**Wat te doen:**
**a)** Hoe oud is Matti Vandemaele volgens het artikel over hem?
**b)** Schrijf uit het artikel over Matti Vandemaele het stuk over dat begint met "Groen beleeft een" en doorloopt tot en met "pluche in Brussel?". Zet daarin "gloednieuw" in plaats van "kersvers".

**Brontekst:**
“Wij moeten wegblijven van het woke discours”: Matti Vandemaele is vlijmscherp voor eigen partij Groen in explosief interview

Matti Vandemaele is trots op zijn rol als federaal parlementslid: “Ik vind het een onwaarschijnlijk grote eer dat ik het volk mag vertegenwoordigen. Dat is toch geweldig? Er zijn maar 150 mensen die dat mogen doen, hé.” © Christophe De Muynck
Paul Cobbaert
Paul Cobbaert journalist

Groen beleeft een diepe crisis. Dat beseft ook Matti Vandemaele, kersvers parlementslid. De 43-jarige Kortrijkzaan trekt daarom fors aan de alarmbel. In zijn geheel eigen stijl: no-nonsense, zonder debatfiches, vanuit het hart. Dat de volgende voorzitter meer macht moet hebben, zegt hij, én dat het ‘identitaire discours’, zeg maar woke, moet verdwijnen. “Er zijn veel leden die denken zoals ik, zeker in West-Vlaanderen.”

Onze politiek journalist Paul Cobbaert gaat zeven weken lang in gesprek met West-Vlaamse nieuwkomers in het Vlaams en federaal parlement. Hoe vergaat het hen op het pluche in Brussel?

**Vastgelegde gegevens:**
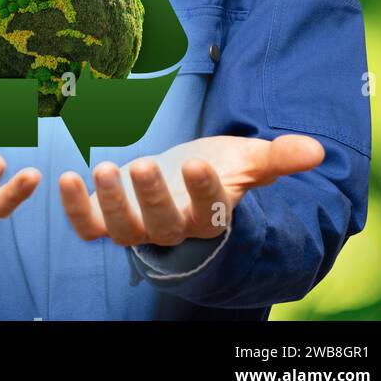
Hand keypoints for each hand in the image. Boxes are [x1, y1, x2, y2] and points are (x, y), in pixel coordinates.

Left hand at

**Oplossingen:**
**a)** 43 jaar.

**b)**
Groen beleeft een diepe crisis. Dat beseft ook Matti Vandemaele, gloednieuw parlementslid. De 43-jarige Kortrijkzaan trekt daarom fors aan de alarmbel. In zijn geheel eigen stijl: no-nonsense, zonder debatfiches, vanuit het hart. Dat de volgende voorzitter meer macht moet hebben, zegt hij, én dat het ‘identitaire discours’, zeg maar woke, moet verdwijnen. “Er zijn veel leden die denken zoals ik, zeker in West-Vlaanderen.”

Onze politiek journalist Paul Cobbaert gaat zeven weken lang in gesprek met West-Vlaamse nieuwkomers in het Vlaams en federaal parlement. Hoe vergaat het hen op het pluche in Brussel?